Paris : les opérateurs de trottinettes électriques font profil bas pour satisfaire la mairie

Un an après l'arrivée du premier opérateur Lime, douze ont désormais déployé leur flotte à Paris. Un an après l'arrivée du premier opérateur Lime, douze ont désormais déployé leur flotte à Paris. [© Philippe LOPEZ / AFP]

La bonne volonté affichée. Alors que la municipalité parisienne doit lancer d’ici peu un appel d’offres afin de limiter le nombre d’opérateurs de trottinettes électriques en free-floating à deux ou trois dans la capitale, certains d'entre eux ont commencé à montrer patte blanche.

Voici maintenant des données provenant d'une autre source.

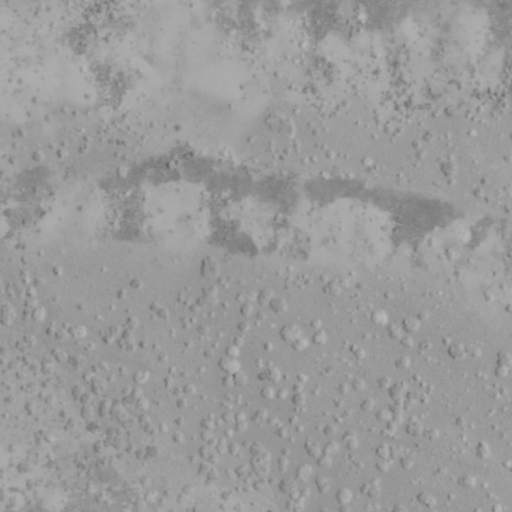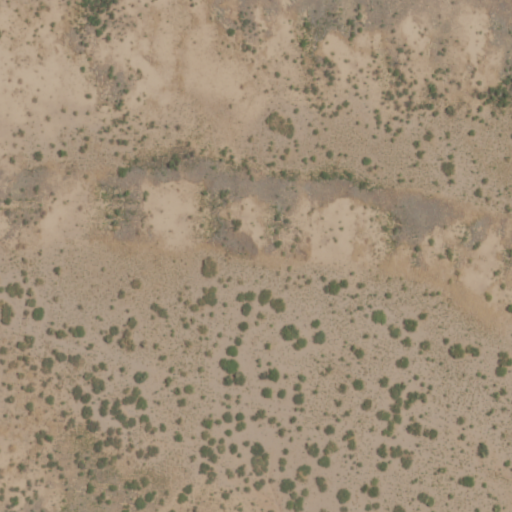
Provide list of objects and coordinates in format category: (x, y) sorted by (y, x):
road: (256, 401)
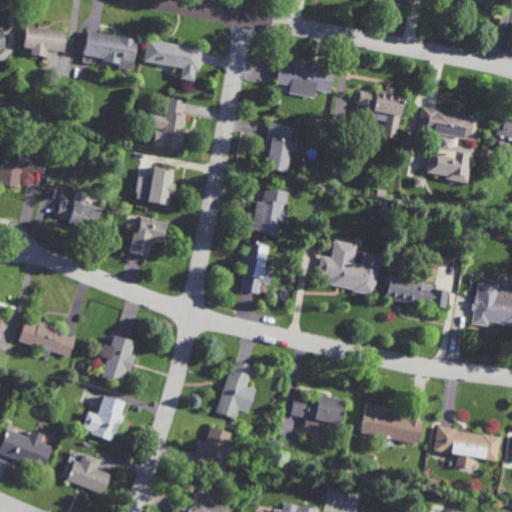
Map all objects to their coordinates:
building: (408, 0)
building: (415, 0)
building: (481, 2)
building: (483, 2)
road: (330, 33)
building: (41, 40)
building: (42, 40)
building: (0, 41)
building: (1, 41)
building: (107, 48)
building: (109, 48)
building: (171, 55)
building: (171, 57)
building: (305, 78)
building: (302, 79)
building: (379, 109)
building: (379, 110)
building: (166, 125)
building: (168, 126)
building: (501, 130)
building: (503, 133)
building: (30, 136)
building: (446, 142)
building: (447, 142)
building: (278, 147)
building: (276, 148)
building: (19, 164)
building: (18, 165)
building: (417, 182)
building: (152, 186)
building: (154, 187)
building: (76, 210)
building: (267, 211)
building: (77, 212)
building: (268, 213)
building: (144, 236)
building: (146, 236)
road: (16, 239)
road: (199, 267)
building: (254, 267)
building: (252, 268)
building: (347, 268)
building: (347, 273)
building: (412, 292)
building: (413, 294)
building: (491, 305)
building: (491, 312)
building: (0, 317)
building: (0, 321)
road: (258, 331)
building: (44, 338)
building: (45, 339)
building: (115, 358)
building: (116, 358)
building: (233, 388)
building: (234, 390)
building: (319, 409)
building: (316, 410)
building: (104, 417)
building: (103, 418)
building: (387, 424)
building: (386, 425)
building: (464, 445)
building: (465, 445)
building: (23, 448)
building: (24, 448)
building: (213, 450)
building: (214, 451)
building: (510, 452)
building: (511, 452)
building: (86, 474)
building: (87, 474)
building: (196, 504)
road: (12, 506)
building: (194, 506)
building: (293, 508)
building: (295, 508)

C’est le cas de l'opérateur Lime – premier arrivé sur le marché parisien il y a tout juste un an – qui a mis en place une série de douze mesures, dans le cadre d’une campagne nommée «Trottinons Responsable», qui visent, selon ses responsables, «à mettre à disposition un service durable et fiable qui facilite le quotidien des Parisiens, tout en veillant à l’harmonisation et au respect de l’espace urbain». Parmi elles à titre d'exemple, l’interdiction de se garer dans les parcs et les gares de la ville ou encore l’organisation des cours pour apprendre à rouler en toute sécurité.

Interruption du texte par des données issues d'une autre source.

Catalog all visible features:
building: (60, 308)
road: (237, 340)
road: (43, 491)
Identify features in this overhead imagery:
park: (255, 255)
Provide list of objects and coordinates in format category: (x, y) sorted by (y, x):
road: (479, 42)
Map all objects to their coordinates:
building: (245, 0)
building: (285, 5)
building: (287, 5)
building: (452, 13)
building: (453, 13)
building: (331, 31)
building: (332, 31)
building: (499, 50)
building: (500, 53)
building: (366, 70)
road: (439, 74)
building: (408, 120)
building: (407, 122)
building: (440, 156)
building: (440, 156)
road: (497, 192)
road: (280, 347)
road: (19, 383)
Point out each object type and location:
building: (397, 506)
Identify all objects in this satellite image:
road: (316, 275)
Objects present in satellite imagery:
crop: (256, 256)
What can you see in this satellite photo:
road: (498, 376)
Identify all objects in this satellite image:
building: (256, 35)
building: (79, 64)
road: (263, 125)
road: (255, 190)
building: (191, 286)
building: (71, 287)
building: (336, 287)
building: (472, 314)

Dans une logique de transparence, l'opérateur Dott a également décidé de travailler à redorer son image, notamment auprès des «haters», tous ceux qui critiquent ces services sur les réseaux sociaux, avec une campagne de communication appelée «Welcome Haters». Dans ce cadre, la société n'a pas hésité à ouvrir ses locaux et entend mieux communiquer sur ses méthodes.

Des crédits incitatifs

A ses côtés, l'opérateur Voi – nouveau venu dans la capitale à l'hiver 2018 – a récemment décidé d'aller encore plus loin, en baissant drastiquement le nombre de trottinettes déployées, passant de plusieurs milliers à 500 aujourd'hui et en mettant en place 10.000 zones de stationnement incitatives pour ses utilisateurs, qui reçoivent un euro de crédit sur leur application à chaque fois qu'ils se garent dans l'un de ces espaces.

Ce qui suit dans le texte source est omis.